Senyawa Bio Aktif di Mangove Termasuk Polyisoprenoid (Polyprenol Dan

Dolichol)

  Senyawa polyisoprenoid terdiri dari dua famili yakni dolicol dan polyprenol.Terpenoid (syn., Isoprenoidnya), dibiosintesis dari isopentenil pirofosfat adalah kelompok terbesar dari senyawa alami. Jumlah struktur yang dikenal, dua kali lipat setiap dekade, bisa segera mencapai 105. Di antara mereka, polyisoprenoids yaitu uncyclized = polimer linear dari unit C

  5 telah sangat sering ditemukan dalam jaringan diperiksa.

  Terjadinya rantai panjang policisprenols terakumulasi di daun di sebagian besar spesies tanaman ratusan dianalisis telah didokumentasikan dengan baik (Swiezewska et al., 1994; Jankowski et al., 1994). Banyak spesies Spermatophyta milik: Asetraceae, Euphorbiaceae, Laureaceae, Magnoliaceae, Moraceae, keluarga (ies) dari polyprenols, panjang rantai C 35-500 , dalam jumlah mendekati approx.i 5% dari berat kering. Namun, dalam organ tanaman lain jumlah polyprenols yang ditemukan agak rendah, dengan pengecualian kayu Betula verrucosa (Lindgen, 1965), dan tampaknya hanya pada jaringan fotosintesis akumulasi berbeda polyprenols dan mungkin biosintesis mereka berlangsung. Isolasi Terbaru struktur polyisoprenoid baru yang berbeda dari yang diketahui sebelumnya dalam jumlah menunjukkan heterogenitas yang cukup dari lipid, jelas dalam ekstrak dari daun tanaman yang mengandung mereka dalam jumlah moderat (Suga et al., 1989). Seperti ditunjukkan dalam kasus Eucommia ulmoides berbagai organ tanaman all-trans-penghasil karet (daun, akar, kulit biji) menunjukkan keragaman struktural polyprenoids (Bamba et al., 2001), menunjukkan keragaman struktural polyprenoids (Bamba et al., 2001), yaitu baik poli-poli cisand-trans-prenols panjang rantai yang berbeda diamati.
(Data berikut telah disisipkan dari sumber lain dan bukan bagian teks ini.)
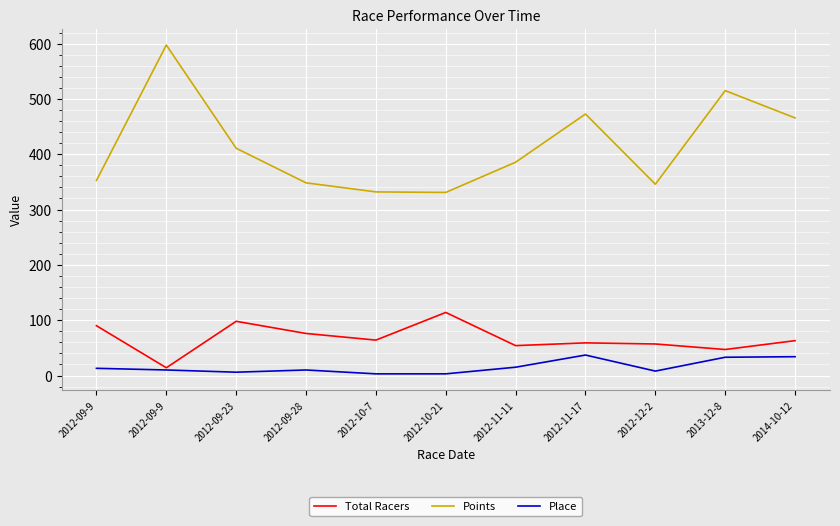

How many interior local peaks does the Points series have?

3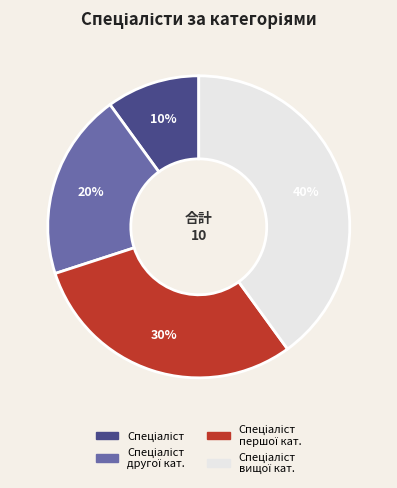

Is there any slice that represents more than half of the pie?

No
  Peran phoshopolyisoprenoids sebagai koenzim universal dan pembawa residu gula untuk glikosilasi dalam berbagai reaksi biosintesis didokumentasikan dengan baik (Hemming, 1992). Namun, baru-baru ini peran polyisoprenols bebas mendominasi dan ester karboksilat sebagai komponen mesin antioksidan yang terletak di membran sel telah ditemukan (Bergamini et al., 2004).
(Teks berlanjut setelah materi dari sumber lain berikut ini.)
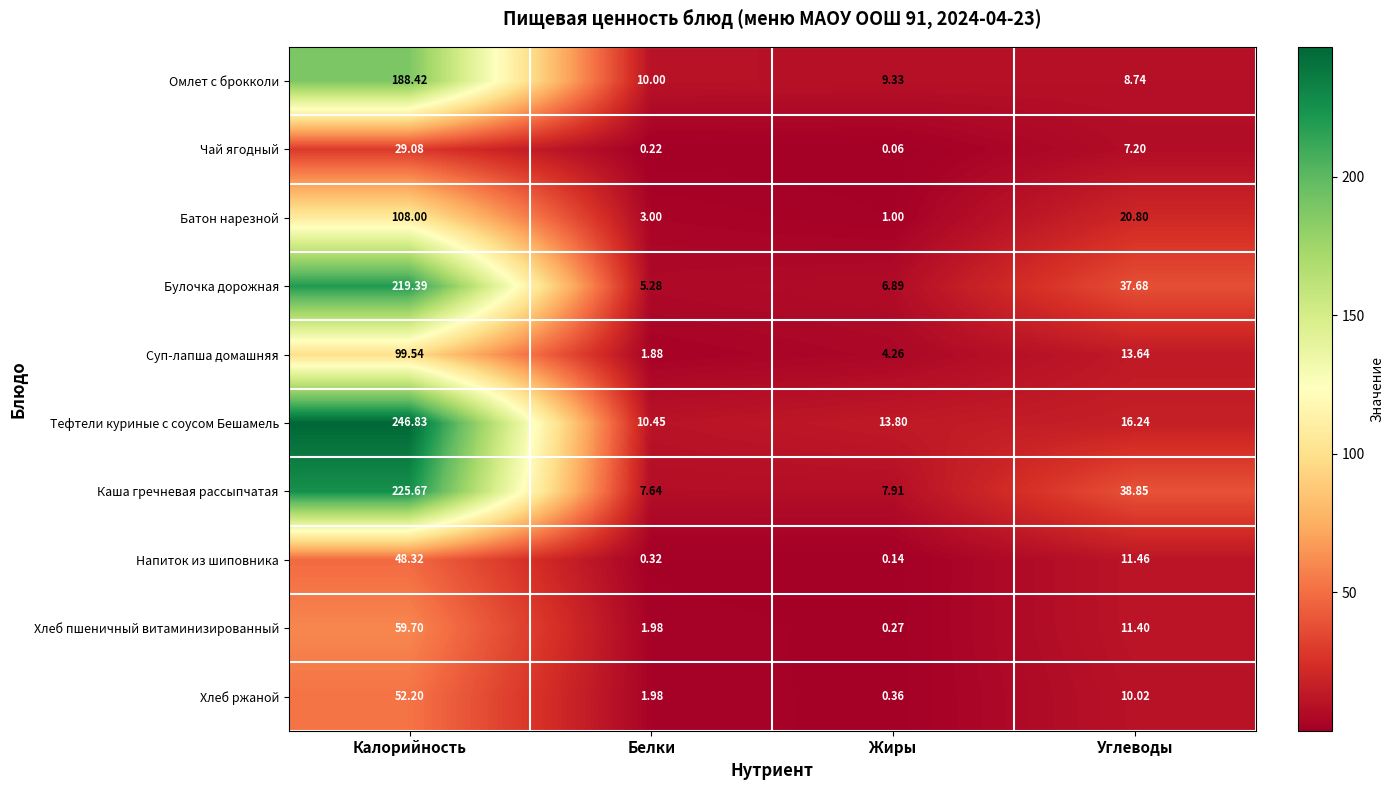

At which label does Напиток из шиповника reach its peak?

Калорийность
  Peran pelindung polyisoprenoids terhadap oksigen dan nitrogen spesies reaktif telah diinduksi kepentingan industri farmasi dengan lipid ini. Oleh karena itu, menemukan sumber mudah didapat polyisoprenoids kemurnian tinggi harus dari kedua kepentingan ilmiah dan ekonomi. Ravi et al. (1984) telah menunjukkan untuk sejumlah spesies dikotil yang mengandung biji jumlah polyprenols dan dolichols ditemukan di biji monokotil. Untuk memperpanjang data tersebut kami membandingkan isi dan jenis polyisoprenoids dalam biji spesies mudah tersedia lainnya dari jarak evolusi besar, yang dikenal untuk mengumpulkan polyprenols daun. Spektrum dari polyprenoids dari biji dan jarum dari gymnosperma ditemukan untuk menjadi serupa sedangkan campuran kompleks polyisoprenoids ditemukan dalam biji angiospermae. Campuran terdiri dari keluarga polyprenols menyerupai kecil, subfamili tambahan polyprenols ditemukan pada daun dan keluarga dolichols. Kisaran panjang rantai tersebut polyprenols dan dolichols mirip.